_DOCUMENT SECTION:_

After almost five years of talk, 5G is finally arriving. I had an opportunity to attend MWC Barcelona this year, and the innovations and challenges of 5G were on full display. A number of operators announced their 5G launch plans for 2019, and several manufacturers announced 5G handsets. With this backdrop, security is beginning to be top-of-mind in keynotes and other presentations.
GSMA predicts that there will be more than 1.3 billion 5G subscribers by 2025, 25 billion global IoT connections by 2025 and $4.6 trillion of data-driven value creation by 2022. With these numbers, the mobile industry could be considered the world’s 4th largest economy. Incredible! There are more than 8.8 billion mobile connections today contributing to 4.5 percent of the global GDP.

[Saved entries]
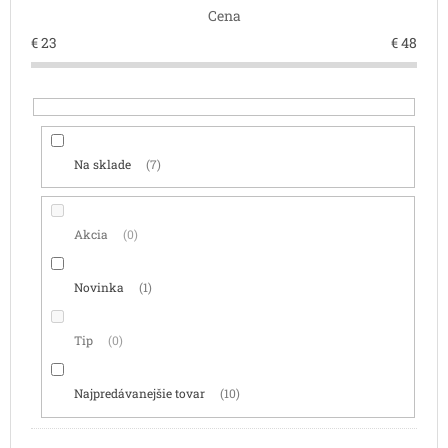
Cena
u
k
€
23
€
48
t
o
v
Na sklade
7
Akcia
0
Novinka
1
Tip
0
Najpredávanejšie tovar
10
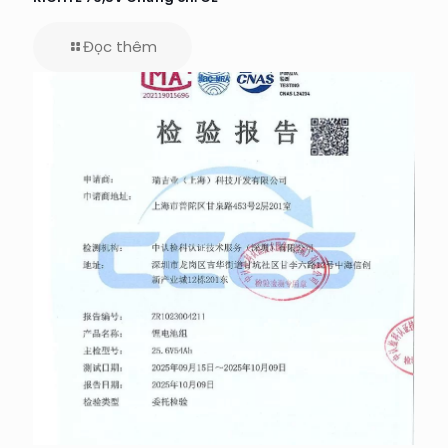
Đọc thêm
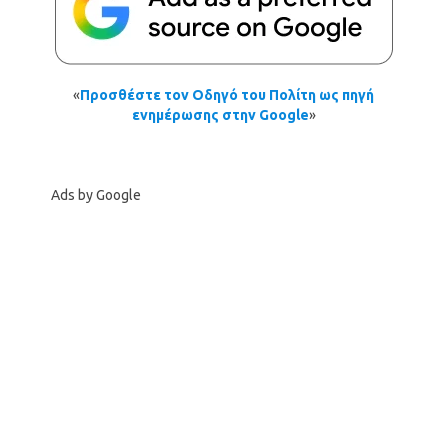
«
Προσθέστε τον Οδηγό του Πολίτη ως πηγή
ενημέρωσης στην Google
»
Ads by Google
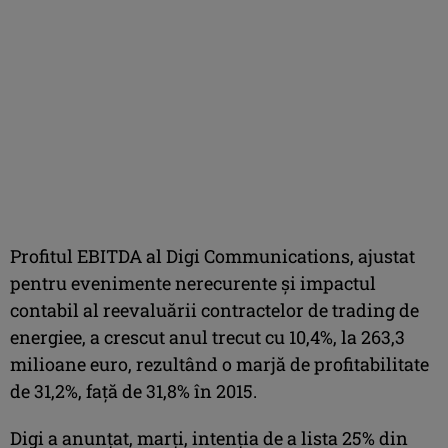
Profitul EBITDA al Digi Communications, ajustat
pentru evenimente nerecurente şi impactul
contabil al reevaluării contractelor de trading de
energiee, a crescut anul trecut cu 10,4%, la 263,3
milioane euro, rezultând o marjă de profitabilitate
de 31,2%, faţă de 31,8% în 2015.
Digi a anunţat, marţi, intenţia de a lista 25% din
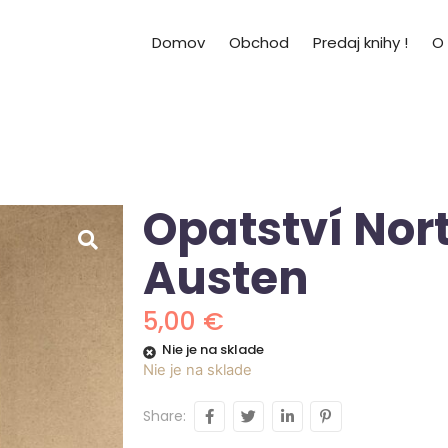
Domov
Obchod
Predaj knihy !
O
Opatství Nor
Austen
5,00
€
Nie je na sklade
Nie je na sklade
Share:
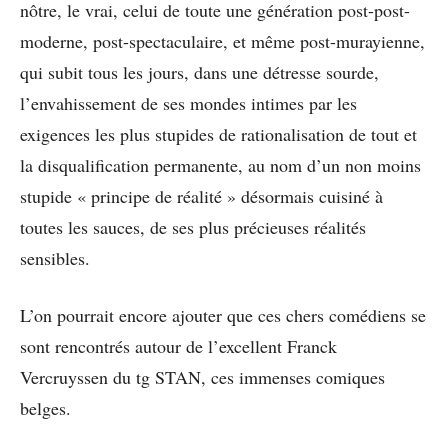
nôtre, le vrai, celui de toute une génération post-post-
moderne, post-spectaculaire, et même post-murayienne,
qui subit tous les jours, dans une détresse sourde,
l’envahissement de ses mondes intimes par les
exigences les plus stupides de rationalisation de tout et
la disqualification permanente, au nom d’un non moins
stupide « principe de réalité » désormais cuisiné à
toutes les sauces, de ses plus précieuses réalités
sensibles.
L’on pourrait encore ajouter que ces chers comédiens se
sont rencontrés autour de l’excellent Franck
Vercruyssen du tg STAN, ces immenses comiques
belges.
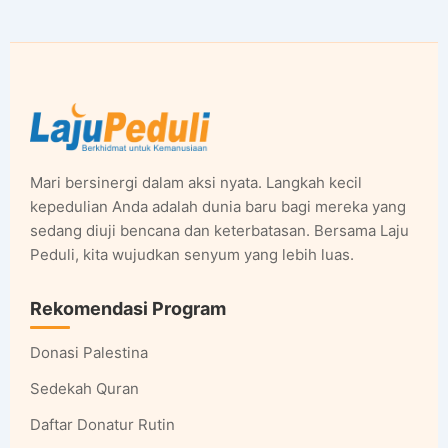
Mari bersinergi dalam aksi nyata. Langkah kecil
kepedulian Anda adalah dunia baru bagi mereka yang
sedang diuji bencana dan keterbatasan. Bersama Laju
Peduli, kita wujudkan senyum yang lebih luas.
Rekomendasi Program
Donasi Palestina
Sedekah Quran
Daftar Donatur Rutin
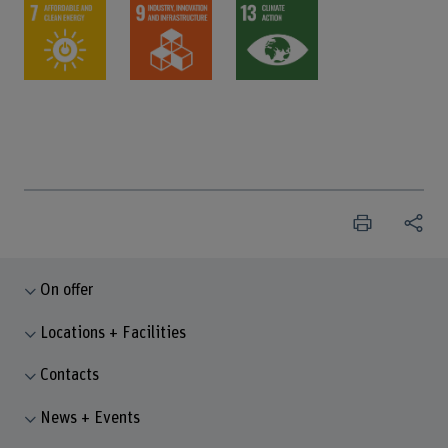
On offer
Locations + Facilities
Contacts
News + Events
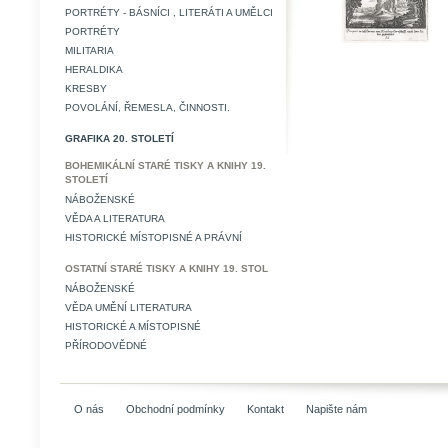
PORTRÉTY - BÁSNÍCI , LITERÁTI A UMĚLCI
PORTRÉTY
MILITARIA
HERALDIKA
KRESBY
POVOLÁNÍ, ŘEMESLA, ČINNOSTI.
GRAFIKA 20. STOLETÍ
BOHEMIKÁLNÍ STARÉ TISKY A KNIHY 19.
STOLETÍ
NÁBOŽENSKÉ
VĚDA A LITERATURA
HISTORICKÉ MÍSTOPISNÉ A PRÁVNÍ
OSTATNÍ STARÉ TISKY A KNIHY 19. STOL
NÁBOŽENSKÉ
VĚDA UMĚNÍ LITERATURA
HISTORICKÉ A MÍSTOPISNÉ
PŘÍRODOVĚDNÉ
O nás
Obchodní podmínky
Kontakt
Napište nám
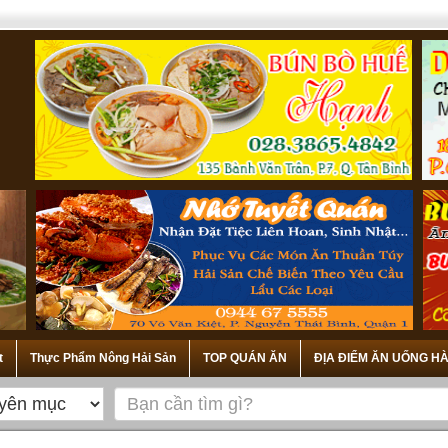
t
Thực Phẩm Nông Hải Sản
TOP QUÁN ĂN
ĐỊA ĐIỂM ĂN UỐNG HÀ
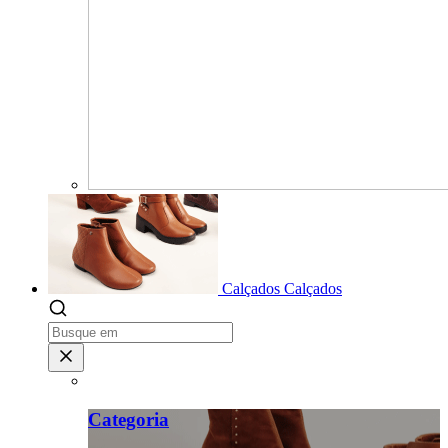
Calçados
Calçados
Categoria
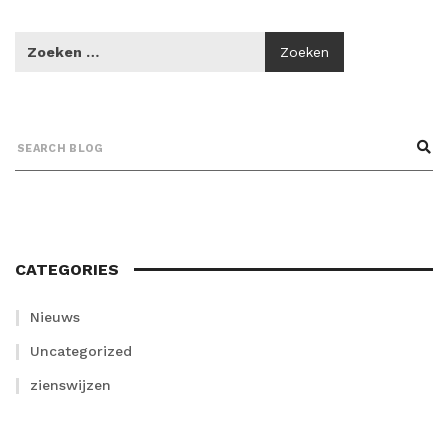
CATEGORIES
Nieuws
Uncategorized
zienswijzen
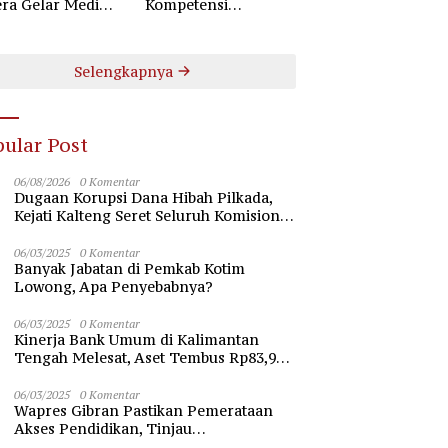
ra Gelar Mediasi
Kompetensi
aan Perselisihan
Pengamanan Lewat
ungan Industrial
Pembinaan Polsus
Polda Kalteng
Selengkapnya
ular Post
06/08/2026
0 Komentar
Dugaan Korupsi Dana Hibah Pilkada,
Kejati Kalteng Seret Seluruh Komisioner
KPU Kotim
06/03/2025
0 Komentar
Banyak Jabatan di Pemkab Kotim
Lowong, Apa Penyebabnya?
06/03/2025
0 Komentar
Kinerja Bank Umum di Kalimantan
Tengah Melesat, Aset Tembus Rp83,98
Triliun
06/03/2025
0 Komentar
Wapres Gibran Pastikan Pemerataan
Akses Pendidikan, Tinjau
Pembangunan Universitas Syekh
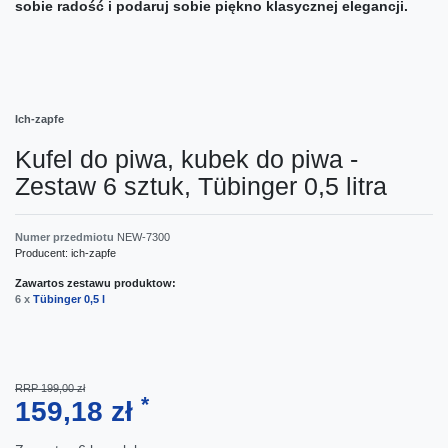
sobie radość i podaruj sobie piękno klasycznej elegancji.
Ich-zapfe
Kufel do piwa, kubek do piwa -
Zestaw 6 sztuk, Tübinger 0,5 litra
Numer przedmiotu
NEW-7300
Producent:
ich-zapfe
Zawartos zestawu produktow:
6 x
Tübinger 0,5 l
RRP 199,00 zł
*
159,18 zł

_YOUR INSTRUCTIONS:_ Write the next part of the text on the arrival of 5G, beginning after its final sentence. The records were taken from a source other than the text.

_ANSWER FOR THIS EXERCISE:_
I had many conversations at MWC Barcelona with service providers, partners, and industry analysts about the challenges ahead for 5G, and how companies could secure their 4G infrastructures and future-proof them for 5G. Here are some of my takeaways from the show and the implications for mobile networks.
Less artificial, more intelligent
This phrase from one of the keynotes captures a recurring theme from the new innovations on display. I was fascinated by the large amount of game developers and car manufacturers making statements about leveraging 5G for a more immersive and extended reality (XR) experience. For example,
- Microsoft launching HoloLens 2, which is primarily focused on new business and enterprise applications and is poised to revolutionize the way we purchase goods and services
- Sony connecting its Oculus Rift virtual reality game to the upcoming Spiderman movie
- Mercedes Benz and BMW collaborating on the development of new automotive and 5G-enabled cloud services to bring improved driving experiences and automation
- Qualcomm announcing the new Snapdragon 4G and 5G platforms for vehicle-to-everything communication (V2X), allowing cars to communicate with other vehicles, and paving the way for an autonomous-driven-vehicle infrastructure.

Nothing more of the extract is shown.